Opinião
Parem de mentir às crianças
Peço antecipadamente desculpa pelo pessimismo desta recordação – a semana está a ser difícil para mim – mas não consigo deixar de lembrar que os pais mentem. Os pais mentem muito, aliás. Passam boa parte da sua paternidade ou maternidade a distribuir mentiras junto dos seus filhos inocentes e crédulos.
Continuam, multiplicam-se, umas atrás das outras. Durante anos, as mentiras vão-se acumulando no imaginário infantil até a consciência e inteligência trazidas pela idade conseguirem desmistificar cada uma delas. Lentamente, uma a uma, elas vão caindo.
Aos poucos, descobrimos que não existe nenhum velhote rechonchudo e simpático, que se veste sempre de vermelho em dezembro e que é mestre na arte de domesticar renas voadoras; começamos a aperceber-nos de que o tio esconde cartas debaixo da manga e de que toda aquela encenação em forma de magia é só mais uma maneira de nos fazer passar por parvos.
Rapidamente, esquecemos a fada dos dentes e começamos a acreditar no poder maléfico das cáries e do tártaro. E dói, dói muito. Não tanto as cáries, mas as mentiras. É dolorosa a transição para a realidade cruel, onde já não existem dragões, feiticeiros e sabres de luz, onde ficamos reduzidos a pêlos nas orelhas, cartas das finanças e despertadores matinais.
Percebemos que até a Disney nos enganara. Afinal, os corcundas não encontram amor, o nariz não cresce quando mentimos e os bonecos não ganham vida quando saímos do quarto — fico nervoso só de pensar no tempo que desperdicei a tentar apanhar a minha bonecada em flagrante delito.
O desgosto cresce ao ritmo da descrença. A certa altura, até a água do mar nos vai parecendo diferente: mais inóspita, mais fria, menos convidativa a banhos de que os nossos dedos saem mais enrugados do que a testa de uma centenária. O que antes nos proporcionava horas de deleite no meio aquático, é agora uma espécie de tortura gélida inspirada nas piores memórias de Guantánamo, a que só recorremos quando sentimos a bexiga pressionada e a distância do WC exige uma caminhada de 150 metros pela areia.
Em contramão, quem anda a viver bons tempos são os meus primos, que foram pais muito recentemente. E ainda um amigo, pai há três dias. Uma nova realidade para todos eles que – não vou mentir – gera em mim uma inveja (ainda) sadia. Enquanto tento gerir este feio sentimento, os três preparam-se para iniciar o tradicional ciclo de mentiras, na esperança de que estas protejam e aconcheguem os seus frágeis rebentos.
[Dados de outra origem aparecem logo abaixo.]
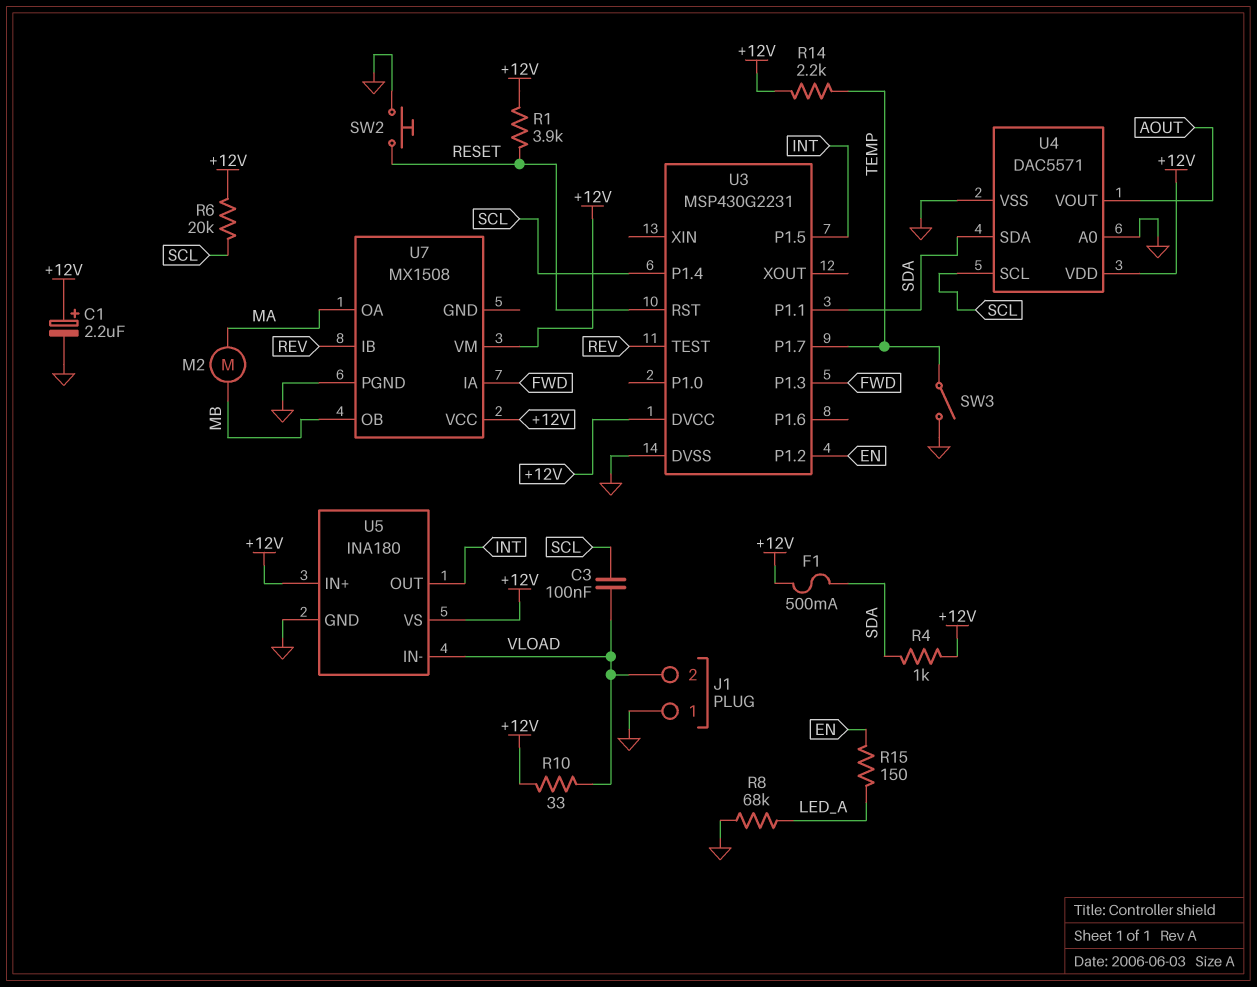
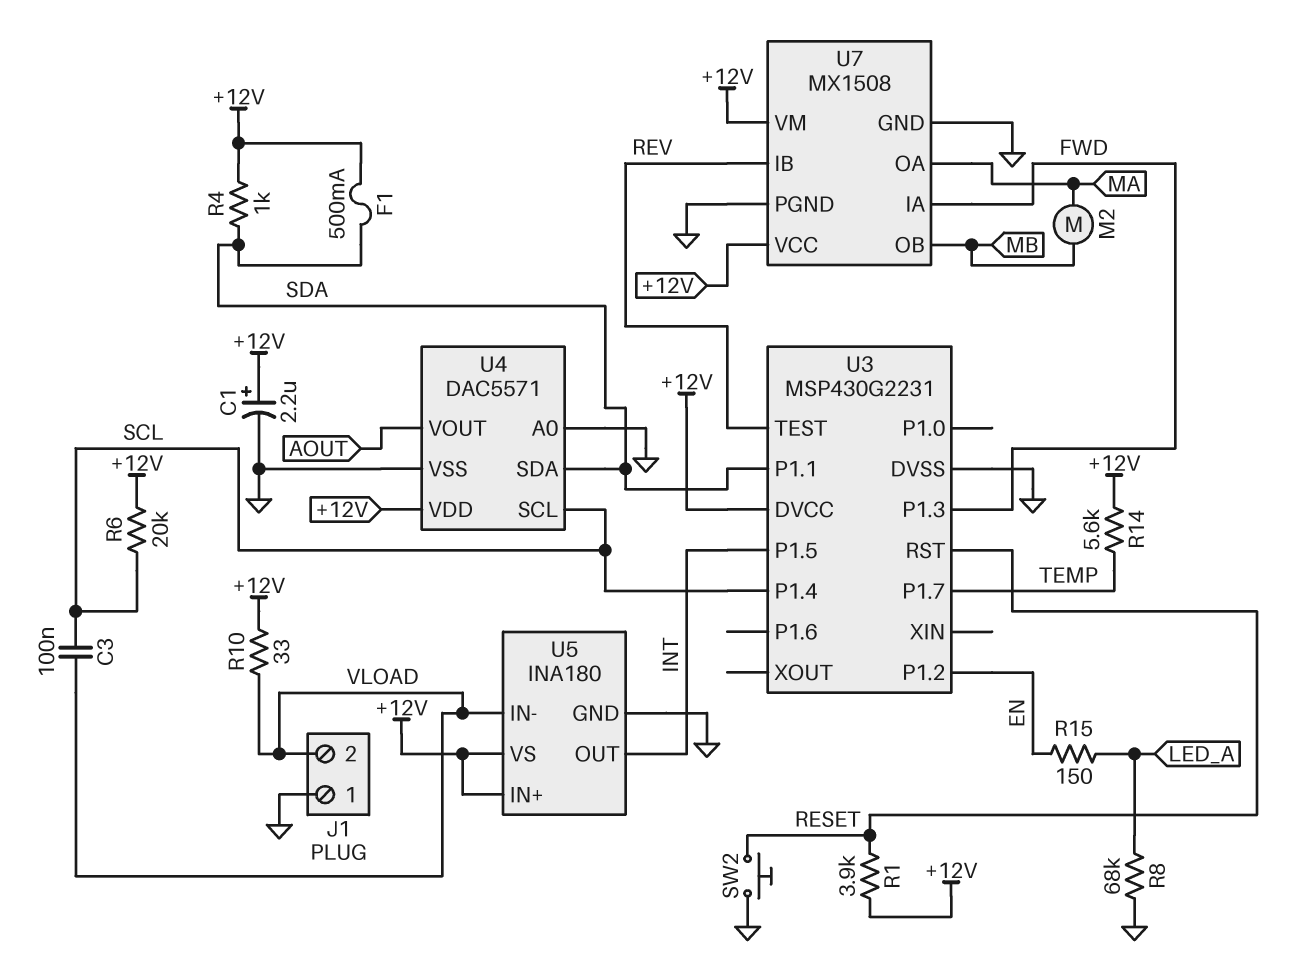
R14: 2.2k (+12V, TEMP) -> 5.6k (+12V, TEMP)
SW3: switch (GND, TEMP) -> none
U7 pin GND: none -> GND

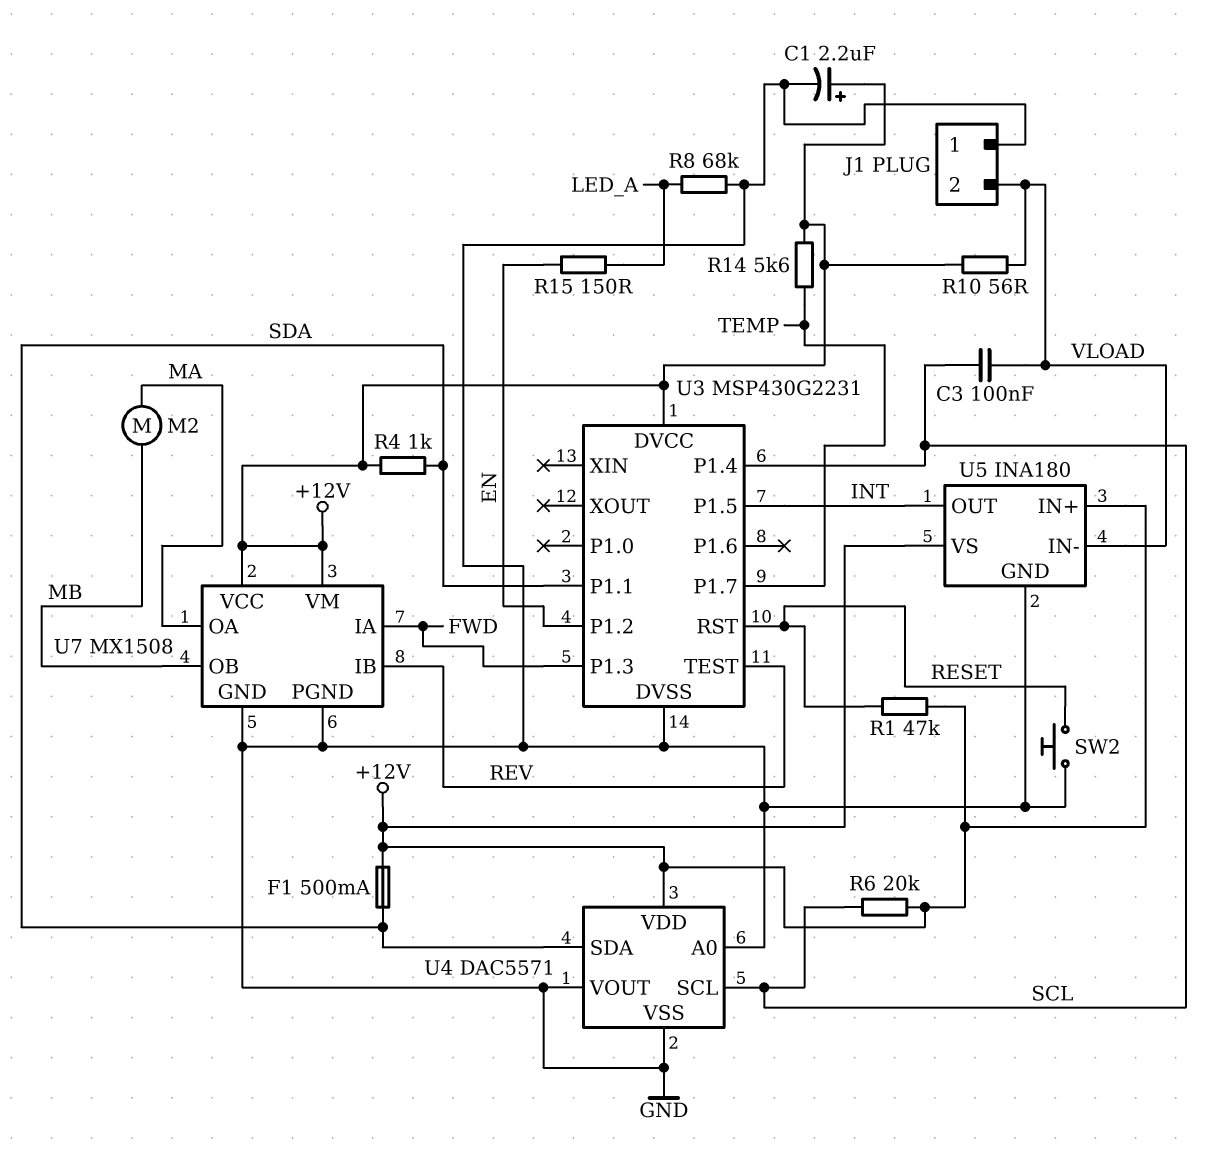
R1: 3.9k (+12V, RESET) -> 47k (+12V, RESET)
R10: 33 (+12V, VLOAD) -> 56 (+12V, VLOAD)
U4 pin VOUT: AOUT -> GND

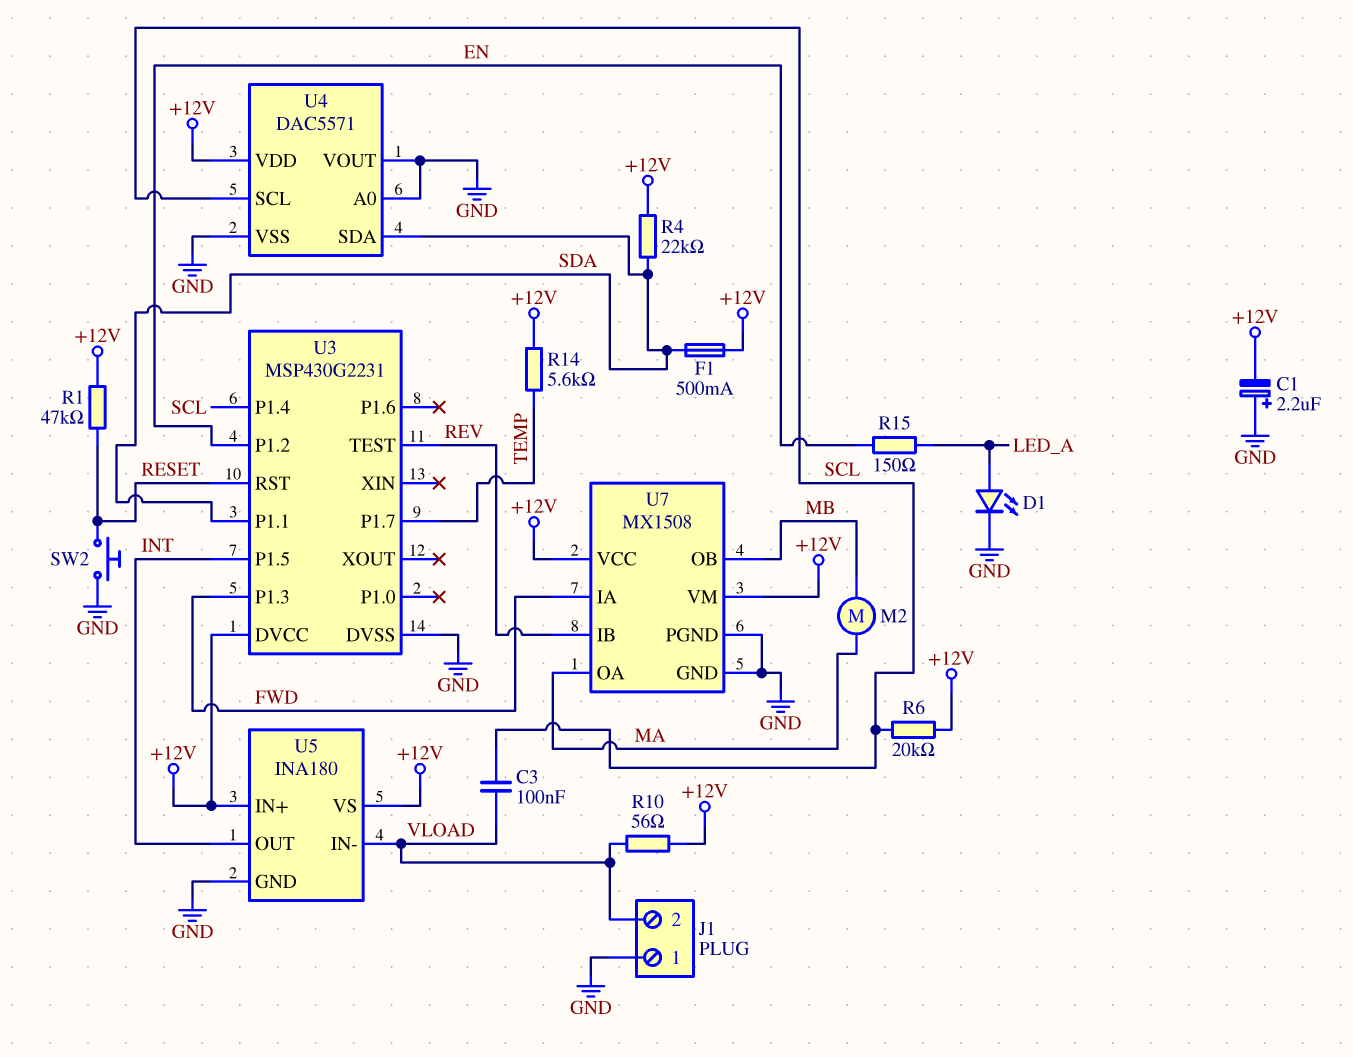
C1: 2.2uF (plus +12V, minus GND) -> 2.2uF (plus GND, minus +12V)
D1: none -> LED (A LED_A, K GND)
R4: 1k (+12V, SDA) -> 22k (+12V, SDA)
R8: 68k (GND, LED_A) -> none

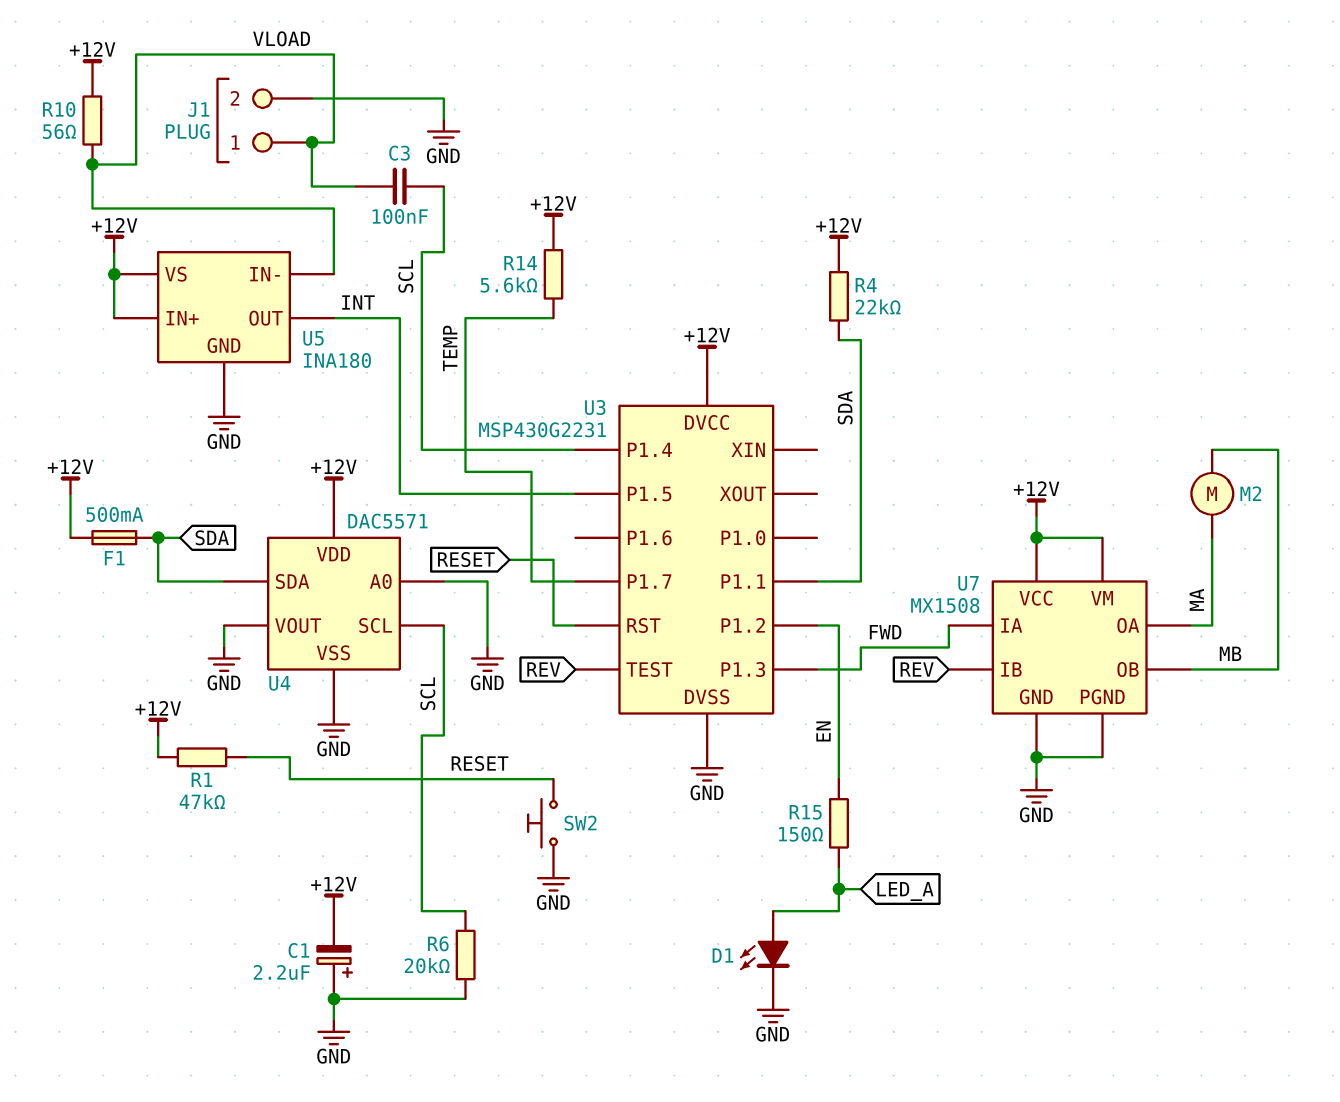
J1 pin 1: GND -> VLOAD
J1 pin 2: VLOAD -> GND
R6: 20k (+12V, SCL) -> 20k (GND, SCL)

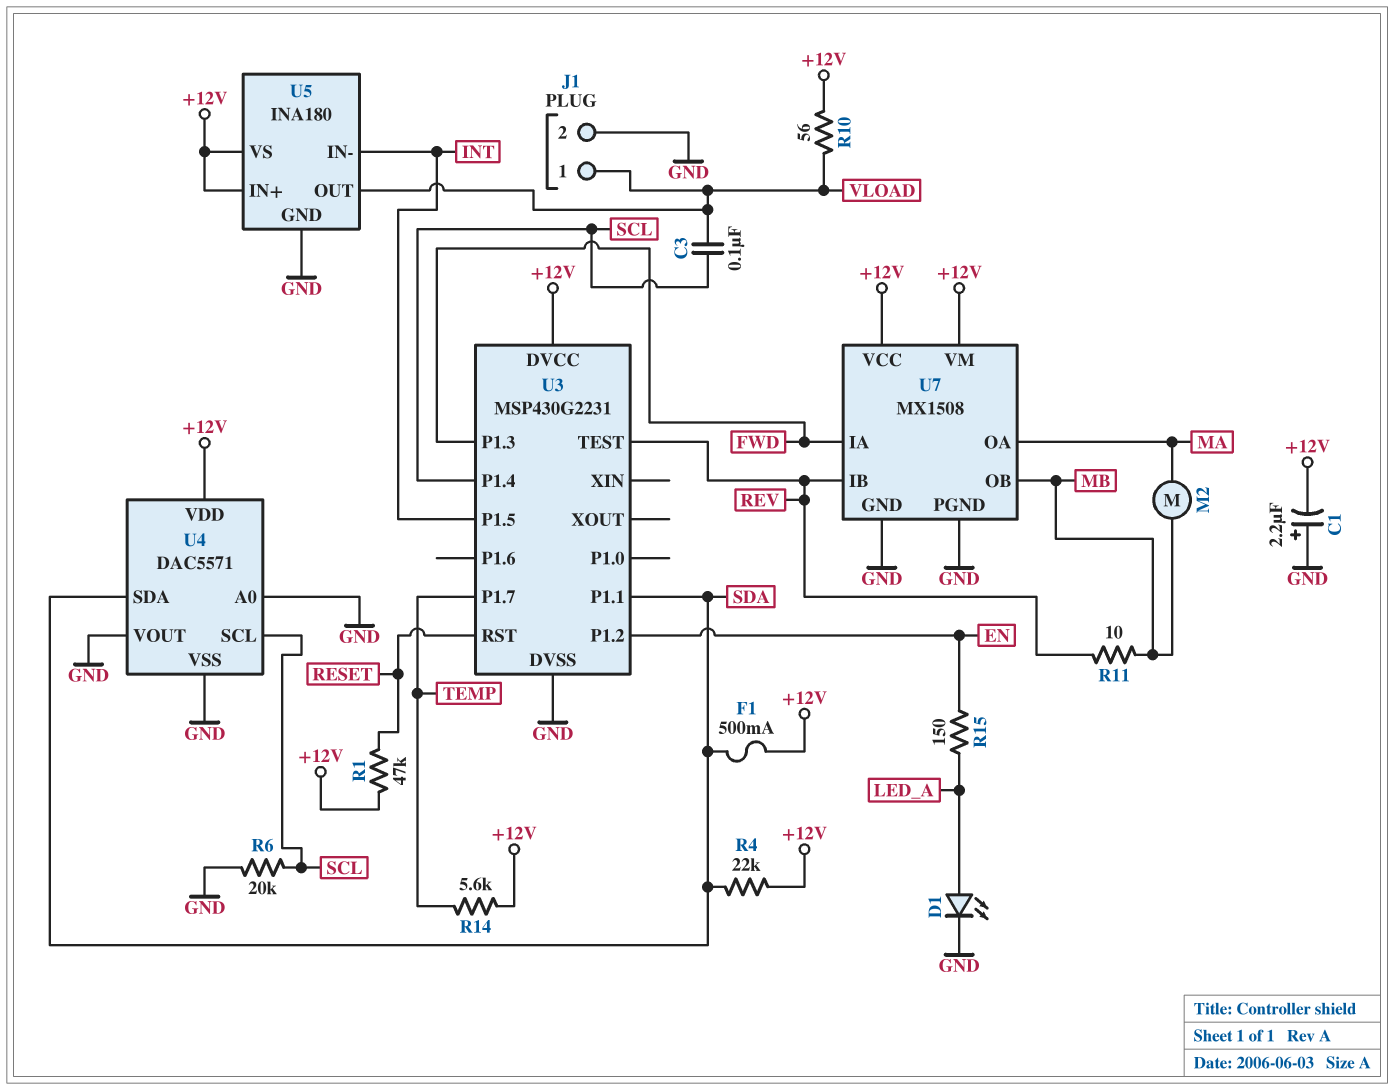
R11: none -> 10 (MB, REV)
SW2: button (GND, RESET) -> none
U5 pin IN-: VLOAD -> INT
U5 pin OUT: INT -> VLOAD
Provavelmente, assim que a compreensão dos petizes dê sinais de vida, todos dirão a maior das mentiras aos seus filhos: a mentira do amor incondicional. É certo que o amor pode ser avassalador, desconcertante, hiperbólico e capaz de nos fazer acreditar em Deus ou até mesmo na generosidade da fada dos dentes. Mas não é incondicional. Mesmo o dos progenitores.
Não sou pai e, por isso, reservo a dúvida humilde de que a falta de experiência na matéria possa enviesar a minha opinião. Ainda assim, julgo que haverá algumas condições para que o meu filho possa contar com o meu amor. Não será seguramente incondicional. Eu prometo que estarei disponível para o amar com toda a minha força, tolerância e generosidade, mas ele não pode abusar.
De outra forma, com a garantia inequívoca de que o amarei incondicionalmente, sentir-se-á à vontade para acumular os piores dos defeitos. Quando der por mim, a doce criança que gerei com tanto amor e expectativa terá degenerado num crápula, palerma e vaidoso, um daqueles que acredita que a ingestão continuada de cenouras resulta em olhos muito bonitos.
Inês, André e Francisco, por favor não mintam às vossas crianças. Deixem-nos acreditar que o Pai Natal não existe, que os nossos dentes de leite não valem dois euros, que o amor acaba – e que, no caso de corcundas, o mais provável é que nem chegue a começar.
Se Umberto Eco era sábio quando dizia que “nem todas as verdades são para todos os ouvidos”, é justo afirmar que nem todas as mentiras são para todos os ouvidos. Principalmente para os ouvidos das crianças, bastante permeáveis a aldrabices e otites.
Por isso, poupem os vossos miúdos… É certo que a infância deles será menos mágica, mas a vida adulta será bem mais leve.